The analysis revealed that the RES market share is projected to reach 61% by 2030, with solar photovoltaic (PV) and wind power collectively contributing 40%. By 2050, it is projected to increase to 88% of RES, with solar photovoltaic (PV) and wind energy collectively accounting for 68%. BESS integration is also forecasted to grow significantly, reaching 1200 GW by 2030, reflecting an increase of 1050 GW since 2024. This upward trajectory is expected to persist, reaching 3100 GW by 2050.
Rapidly changing market conditions, the high integration of RESs and BESSs into frequency control ancillary service (FCAS) operations without fully understanding the BESS limitations in the FCAS market present several challenges. The main challenges include degradation from cycling, thermal management challenges at high C-rates, and system-level risks arising from poor visibility of a BESS’s state of health (SoH) and uncertainties in its state of charge (SoC) and the effects of partial cycling. These factors can significantly impact the economic viability and reliability of BESS deployments, particularly in long-duration or high-frequency-response applications. The effects of mini-, micro- and partial cycles have not yet been thoroughly investigated, potentially disadvantaging BESS operators in capacity payment markets such as the Wholesale Electricity Market (WEM), where BESS operators receive compensation for variable cost elements.

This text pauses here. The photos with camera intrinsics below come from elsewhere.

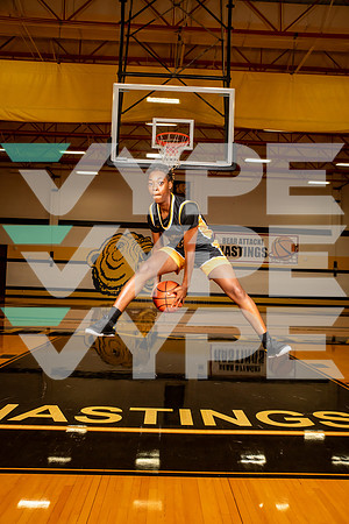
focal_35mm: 34
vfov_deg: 55.8
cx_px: 174
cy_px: 262
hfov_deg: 38.9
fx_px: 494
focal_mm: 34
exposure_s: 1/400
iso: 640
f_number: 7.1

Despite recent advancements, significant hurdles remain in optimising BESS performance and extending lifespan. Future research should focus on the development of advanced degradation models, adaptive control algorithms, and novel hybrid system configurations, such as battery energy storage systems (BESSs) integrated with tailored algorithms and a deeper understanding of cyclic aging mechanisms to address these gaps and unlock further performance improvements.
In conclusion, while BESSs have certain drawbacks, their role in frequency control markets is projected to increase. Ongoing research and regulatory advancements are crucial to overcome current barriers and fully exploit BESSs and low-emission energy systems.